Ninguna avanzó. En 1981, un hombre de acento norteño llamó desde un teléfono público en Aguascalientes, asegurando haber visto a Ramón en una pensión de mala fama. Cuando la policía llegó, encontraron a un alcohólico confundido, sin identificación. En 1991, un exagente de tránsito retirado declaró haber detenido en los 70 una camioneta idéntica, pero los archivos estaban incompletos y la pista se perdió.

En 1999, una denuncia anónima aseguraba que la camioneta estaba siendo utilizada con placas falsas en Tepatitlán. Se envió una patrulla. Hallaron un vehículo calcinado en una barranca, pero el número de serie había sido limado. Otra vez, nada concluyente. Con el paso de los años, el caso se volvió una sombra. Los nuevos policías ni siquiera sabían pronunciar el nombre completo del desaparecido.

El taller fue cerrado, tapeado y luego demolido para construir una farmacia de cadena. Rogelio se mudó a León y jamás volvió a hablar del asunto. Doña Ernestina murió en 2003 en su cama con una vela encendida al lado y la foto de su hijo clavada con un alfiler a la pared. Nunca supo nada. En su tumba, alguien pintó con cale.

 

Él no se fue, a él se lo tragaron. Nadie borró esa inscripción. San Juan de los Lagos creció, pero el caso de Ramón quedó atrás. como tantas otras historias de hombres que desaparecen en caminos secundarios. El archivo fue trasladado a una bodega judicial en Tepic y empolvado durante tres décadas, pero el silencio no era olvido. Bajo tierra algo esperaba.

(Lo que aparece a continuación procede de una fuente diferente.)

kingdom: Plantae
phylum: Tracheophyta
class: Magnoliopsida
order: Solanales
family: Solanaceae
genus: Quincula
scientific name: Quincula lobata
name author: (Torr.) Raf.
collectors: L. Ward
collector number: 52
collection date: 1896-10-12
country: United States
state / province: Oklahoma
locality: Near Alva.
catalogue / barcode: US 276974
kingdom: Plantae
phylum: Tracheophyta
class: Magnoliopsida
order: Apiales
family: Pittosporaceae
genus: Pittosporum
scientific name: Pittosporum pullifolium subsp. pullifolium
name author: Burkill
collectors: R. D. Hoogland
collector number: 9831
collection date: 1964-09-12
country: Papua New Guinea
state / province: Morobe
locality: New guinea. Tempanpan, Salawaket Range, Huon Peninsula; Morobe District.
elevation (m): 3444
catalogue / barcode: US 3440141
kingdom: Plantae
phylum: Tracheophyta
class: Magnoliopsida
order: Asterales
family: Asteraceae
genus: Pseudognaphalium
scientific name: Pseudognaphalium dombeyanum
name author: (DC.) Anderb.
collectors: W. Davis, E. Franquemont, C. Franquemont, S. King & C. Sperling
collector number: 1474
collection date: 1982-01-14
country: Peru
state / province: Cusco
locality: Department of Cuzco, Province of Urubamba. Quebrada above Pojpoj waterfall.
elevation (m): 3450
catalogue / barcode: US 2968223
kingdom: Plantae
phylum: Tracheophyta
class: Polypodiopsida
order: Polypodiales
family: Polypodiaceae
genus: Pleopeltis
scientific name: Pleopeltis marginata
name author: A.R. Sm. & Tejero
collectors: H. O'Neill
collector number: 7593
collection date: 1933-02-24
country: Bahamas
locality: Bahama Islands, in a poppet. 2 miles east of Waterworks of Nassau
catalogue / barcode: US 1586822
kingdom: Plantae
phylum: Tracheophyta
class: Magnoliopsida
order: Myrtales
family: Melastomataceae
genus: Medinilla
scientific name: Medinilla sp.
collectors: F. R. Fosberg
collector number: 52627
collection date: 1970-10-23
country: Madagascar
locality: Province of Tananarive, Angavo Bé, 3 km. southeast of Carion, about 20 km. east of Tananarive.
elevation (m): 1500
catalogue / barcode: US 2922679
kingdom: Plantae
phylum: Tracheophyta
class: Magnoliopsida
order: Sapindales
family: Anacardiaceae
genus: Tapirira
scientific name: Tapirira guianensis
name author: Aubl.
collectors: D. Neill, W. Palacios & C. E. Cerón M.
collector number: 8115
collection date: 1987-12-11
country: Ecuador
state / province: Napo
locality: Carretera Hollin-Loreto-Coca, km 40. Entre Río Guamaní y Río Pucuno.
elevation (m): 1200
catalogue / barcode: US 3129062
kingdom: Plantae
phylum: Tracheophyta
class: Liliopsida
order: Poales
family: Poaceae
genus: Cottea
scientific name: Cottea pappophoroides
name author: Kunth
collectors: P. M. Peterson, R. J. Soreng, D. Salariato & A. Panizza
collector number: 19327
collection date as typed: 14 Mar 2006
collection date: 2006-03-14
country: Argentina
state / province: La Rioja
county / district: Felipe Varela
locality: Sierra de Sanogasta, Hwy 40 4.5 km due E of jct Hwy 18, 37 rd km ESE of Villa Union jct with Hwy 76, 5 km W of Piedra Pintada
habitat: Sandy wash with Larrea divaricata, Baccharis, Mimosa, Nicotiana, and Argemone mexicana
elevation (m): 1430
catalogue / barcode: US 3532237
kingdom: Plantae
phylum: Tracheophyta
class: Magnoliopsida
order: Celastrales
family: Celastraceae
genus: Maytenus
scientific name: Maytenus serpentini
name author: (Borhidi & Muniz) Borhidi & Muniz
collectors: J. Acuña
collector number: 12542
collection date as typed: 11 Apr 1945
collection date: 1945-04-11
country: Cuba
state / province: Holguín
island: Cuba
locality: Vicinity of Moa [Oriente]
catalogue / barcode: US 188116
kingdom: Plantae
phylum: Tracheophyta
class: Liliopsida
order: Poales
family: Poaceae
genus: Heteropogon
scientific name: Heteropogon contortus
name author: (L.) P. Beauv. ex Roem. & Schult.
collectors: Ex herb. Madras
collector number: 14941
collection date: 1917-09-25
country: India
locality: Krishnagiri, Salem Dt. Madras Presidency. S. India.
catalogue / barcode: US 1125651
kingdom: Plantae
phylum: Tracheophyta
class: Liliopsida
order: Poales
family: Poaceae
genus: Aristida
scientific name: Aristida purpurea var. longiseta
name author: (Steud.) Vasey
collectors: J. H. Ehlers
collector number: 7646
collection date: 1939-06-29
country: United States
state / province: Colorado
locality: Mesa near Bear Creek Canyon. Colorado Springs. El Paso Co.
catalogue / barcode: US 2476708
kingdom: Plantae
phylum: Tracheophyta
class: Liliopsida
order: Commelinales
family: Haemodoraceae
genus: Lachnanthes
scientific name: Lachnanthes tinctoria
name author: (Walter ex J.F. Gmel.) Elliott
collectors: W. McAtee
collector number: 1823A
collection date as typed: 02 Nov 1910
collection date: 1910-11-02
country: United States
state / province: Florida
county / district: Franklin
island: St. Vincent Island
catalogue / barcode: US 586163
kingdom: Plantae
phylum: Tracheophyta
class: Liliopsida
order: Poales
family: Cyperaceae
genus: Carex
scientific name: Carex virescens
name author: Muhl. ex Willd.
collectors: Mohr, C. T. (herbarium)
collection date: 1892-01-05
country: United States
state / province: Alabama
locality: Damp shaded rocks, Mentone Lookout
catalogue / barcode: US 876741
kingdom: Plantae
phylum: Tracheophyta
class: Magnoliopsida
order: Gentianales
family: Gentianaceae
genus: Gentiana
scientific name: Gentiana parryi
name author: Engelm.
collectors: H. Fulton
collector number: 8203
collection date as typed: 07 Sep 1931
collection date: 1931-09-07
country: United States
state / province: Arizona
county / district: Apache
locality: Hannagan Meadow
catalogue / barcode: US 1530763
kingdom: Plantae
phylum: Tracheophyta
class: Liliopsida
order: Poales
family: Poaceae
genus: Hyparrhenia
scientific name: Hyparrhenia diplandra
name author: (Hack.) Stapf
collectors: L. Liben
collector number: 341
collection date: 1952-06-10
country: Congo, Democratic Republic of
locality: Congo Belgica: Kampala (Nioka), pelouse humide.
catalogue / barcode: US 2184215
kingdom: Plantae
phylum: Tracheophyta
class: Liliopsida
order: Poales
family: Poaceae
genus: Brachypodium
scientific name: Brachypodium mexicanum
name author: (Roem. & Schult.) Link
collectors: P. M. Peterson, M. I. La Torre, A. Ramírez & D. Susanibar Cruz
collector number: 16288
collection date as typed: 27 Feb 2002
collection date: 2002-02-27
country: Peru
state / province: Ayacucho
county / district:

Fue en septiembre de 2008, después de una tormenta particularmente severa en la región de Lagos de Moreno, cuando todo cambió. Las lluvias arrastraron una porción de tierra reseca en un camino rural sin nombre, abriendo una zanja de varios metros. En el fondo, oxidado y cubierto de raíces, apareció un fragmento metálico con líneas curvas reconocibles.

Un campesino que buscaba leña lo vio brillar entre el barro y avisó a la policía. Era el extremo trasero de una camioneta antigua, semienterrada, con la pintura borrada por los años. Nadie lo sabía aún, pero el tiempo había comenzado a desenterrar la verdad. El lunes 22 de septiembre de 2008, en una vereda polvorienta que cruzaba entre los límites de Ejido El Platanar y los campos resecos de la estrella, Tomás Lerma, campesino de 63 años, caminaba con su machete al hombro buscando ramas secas para leña. Tras las lluvias de la semana anterior, varios caminos de la
zona habían quedado bloqueados por el lodo y los derrumbes. Fue entonces cuando al acercarse a un barranco erosionado por la tormenta, notó un brillo metálico entre las raíces expuestas y el barro húmedo. Al principio pensó que se trataba de una llanta vieja o el costado de un remolque oxidado, pero al despejar con el machete la maleza que lo cubría, reveló lo que parecía ser la esquina superior de una camioneta con la pintura completamente borrada por el óxido y el cofre hundido bajo una roca partida.